━━ Text provided ━━
An introduction to matching engines

August 26, 2024
Title picture for An introduction to matching engines

This is a guide to all you need to know about matching engines. The content is intended for an algorithmic or quantitative trading audience with an entry-level understanding of exchange infrastructure.

Most of you have used or heard of this term, but probably envision a monolithic block when asked to draw a diagram to describe a matching engine.

A matching engine is usually a collection of servers inside a secure cage. The typical matching engine may compose of hundreds of servers, with many network switches and load balancers between them.

Deutsche boerse t7 matching engine architecture 33410e18e9 webp
Jpx arrowhead matching engine architecture ed78b41592 webp

It’s useful to know some terminology to describe a matching engine:

  • Primary colocation. The site with the lowest latency that you can connect to the matching engine at. This is usually the data center or facility where the matching engine is housed, however some trading venues do not publicly disclose the location (especially in crypto) or do not allow you to obtain access at the location where their matching engine is housed.
━━━
━━ Dataset extract ━━
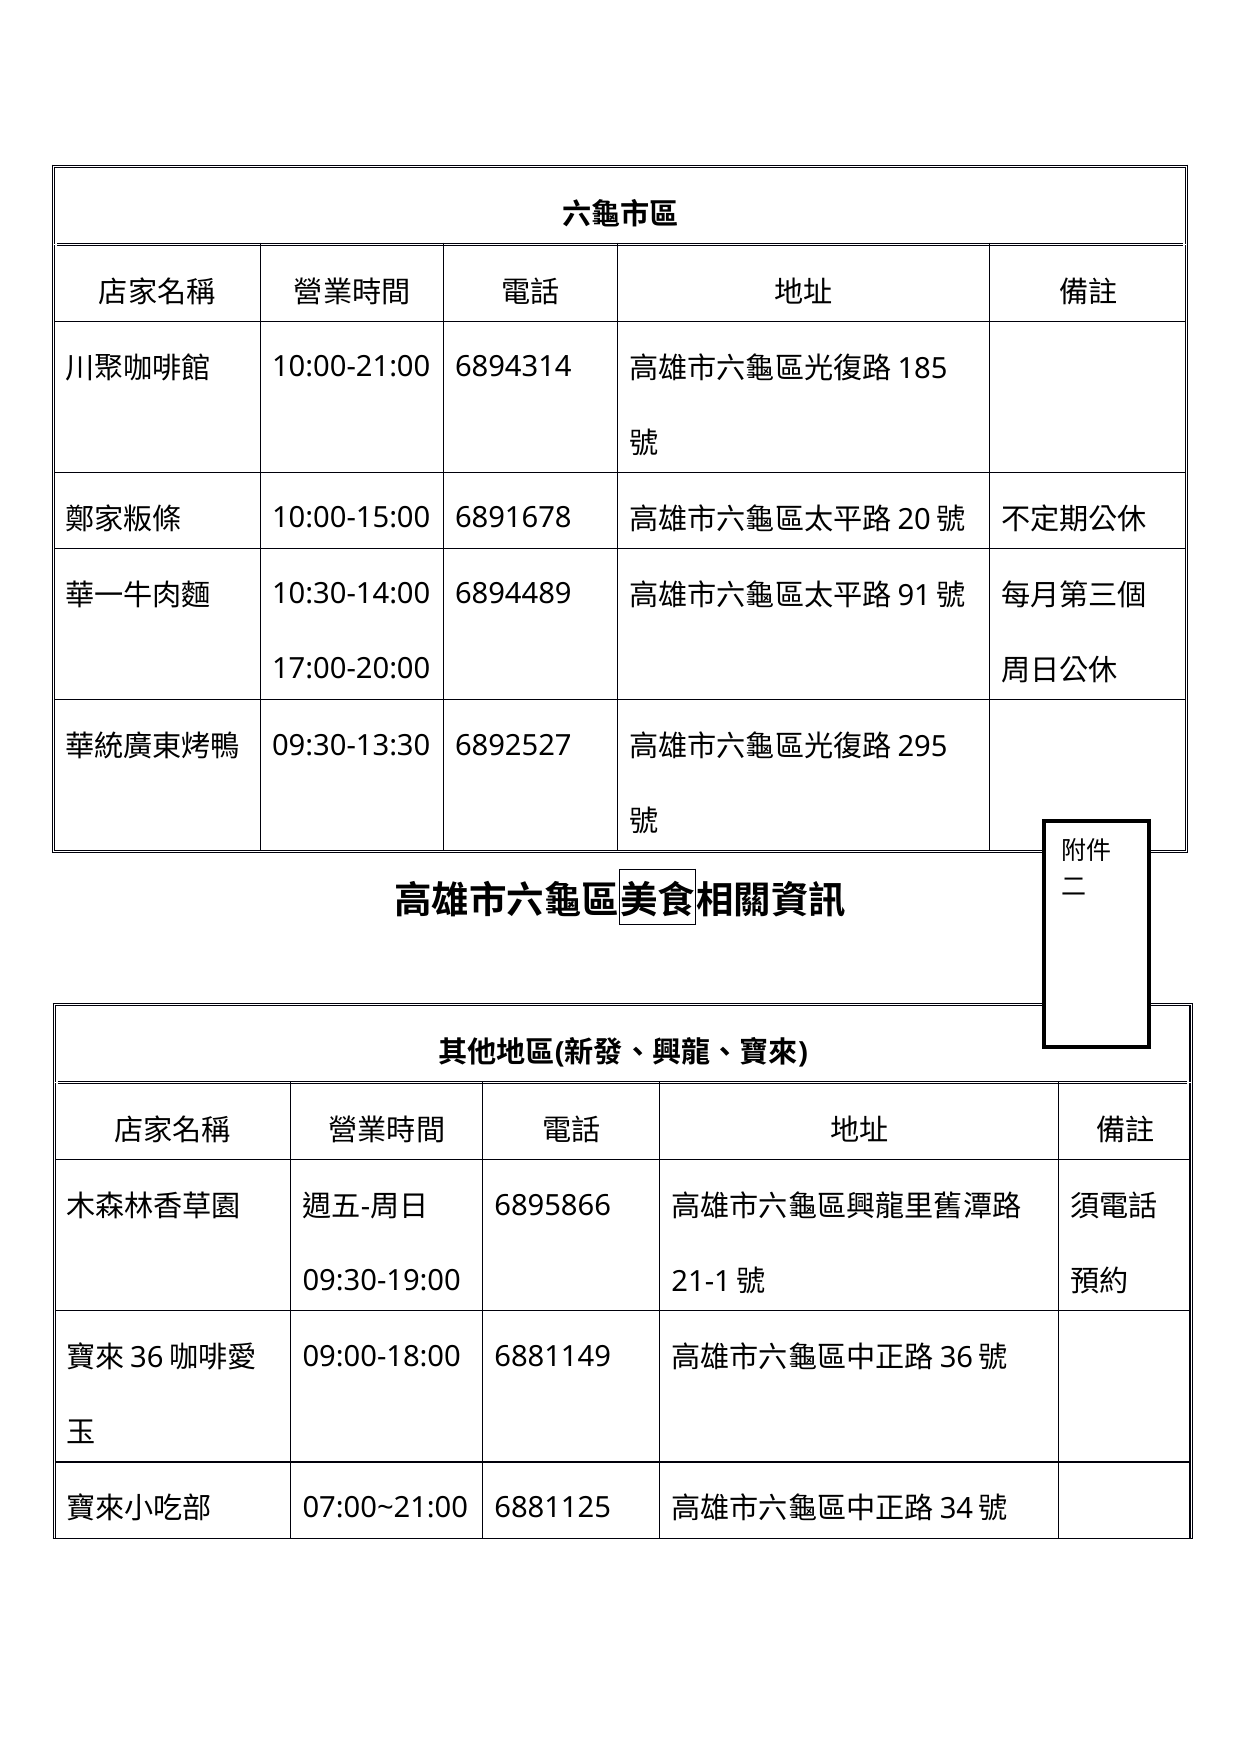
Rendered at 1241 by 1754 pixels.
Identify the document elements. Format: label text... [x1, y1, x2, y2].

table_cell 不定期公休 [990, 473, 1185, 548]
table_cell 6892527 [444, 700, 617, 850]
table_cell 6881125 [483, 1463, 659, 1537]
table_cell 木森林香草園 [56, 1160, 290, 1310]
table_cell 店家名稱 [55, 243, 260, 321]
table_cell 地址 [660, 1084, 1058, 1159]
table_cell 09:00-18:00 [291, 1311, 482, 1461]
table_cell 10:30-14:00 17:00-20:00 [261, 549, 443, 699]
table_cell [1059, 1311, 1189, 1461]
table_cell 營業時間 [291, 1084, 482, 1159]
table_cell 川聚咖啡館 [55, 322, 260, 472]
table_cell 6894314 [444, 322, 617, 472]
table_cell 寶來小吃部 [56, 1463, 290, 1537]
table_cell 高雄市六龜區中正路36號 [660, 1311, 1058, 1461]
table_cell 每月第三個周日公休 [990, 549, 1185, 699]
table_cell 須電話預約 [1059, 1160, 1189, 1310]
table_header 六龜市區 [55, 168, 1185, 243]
━━━
*Exercises to complete*
(a) Repeat word for word the passage of the introduction to matching engines that begins at the words "August 26, 2024" and stops after "a matching engine.".
(b) Write the next part of the introduction to matching engines, picking up right after its last sentence.

*Results by task*
(a)
August 26, 2024
Title picture for An introduction to matching engines

This is a guide to all you need to know about matching engines. The content is intended for an algorithmic or quantitative trading audience with an entry-level understanding of exchange infrastructure.

Most of you have used or heard of this term, but probably envision a monolithic block when asked to draw a diagram to describe a matching engine.

(b)
  • For example, the primary colocation site of CME’s matching engine is CyrusOne’s Aurora I data center.
  • Proximity hosting. Any location, other than the primary colocation site, where you can host your servers to obtain a latency advantage by means of proximity to the matching engine. This term is usually inferred as a data center in the same city, metro region, or neighboring city to that of the primary colocation site.
  • Depending on how liberal you are with the term, CyrusOne Aurora II, 350 E Cermak, and AWS Chicago could all be considered proximity hosting locations for CME.
  • Point of presence (PoP). Any location where you can obtain a direct connection to the trading venue without an intermediary network provider. Often, one or more proximity hosting locations also serve as PoPs. For example, EBS has PoPs in Secaucus NY2/4/5, Slough LD4, and more.
  • Many venues assume the convention that the primary colocation site is not strictly considered a “PoP”, so it may be useful to avoid the ambiguity of this term and explicitly name the data center where you’ll be connecting.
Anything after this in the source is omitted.